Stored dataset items
------------------------
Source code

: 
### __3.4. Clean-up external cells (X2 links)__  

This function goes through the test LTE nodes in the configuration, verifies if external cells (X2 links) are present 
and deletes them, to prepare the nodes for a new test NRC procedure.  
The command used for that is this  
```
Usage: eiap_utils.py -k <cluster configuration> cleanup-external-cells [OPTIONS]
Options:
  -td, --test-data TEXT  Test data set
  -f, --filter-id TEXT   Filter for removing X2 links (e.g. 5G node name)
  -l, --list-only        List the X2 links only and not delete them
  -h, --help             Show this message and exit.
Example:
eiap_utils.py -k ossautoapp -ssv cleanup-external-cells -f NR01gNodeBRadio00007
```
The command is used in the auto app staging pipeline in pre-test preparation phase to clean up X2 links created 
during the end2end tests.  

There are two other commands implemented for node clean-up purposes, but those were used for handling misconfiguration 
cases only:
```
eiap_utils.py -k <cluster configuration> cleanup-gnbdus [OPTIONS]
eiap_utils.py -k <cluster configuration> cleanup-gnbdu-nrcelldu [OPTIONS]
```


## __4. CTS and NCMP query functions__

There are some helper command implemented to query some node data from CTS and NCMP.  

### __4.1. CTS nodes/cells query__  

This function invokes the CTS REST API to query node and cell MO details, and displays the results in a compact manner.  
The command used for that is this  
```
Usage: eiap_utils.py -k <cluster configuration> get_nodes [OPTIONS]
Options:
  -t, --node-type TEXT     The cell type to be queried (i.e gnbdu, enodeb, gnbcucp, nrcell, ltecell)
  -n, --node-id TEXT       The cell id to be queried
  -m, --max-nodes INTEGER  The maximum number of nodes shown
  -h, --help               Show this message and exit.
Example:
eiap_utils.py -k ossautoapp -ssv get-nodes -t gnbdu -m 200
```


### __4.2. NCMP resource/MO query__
------------------------
• [Activity]
From the entries above, copy each line holding "Usage".

• [Result]
Usage: eiap_utils.py -k <cluster configuration> cleanup-external-cells [OPTIONS]
Usage: eiap_utils.py -k <cluster configuration> get_nodes [OPTIONS]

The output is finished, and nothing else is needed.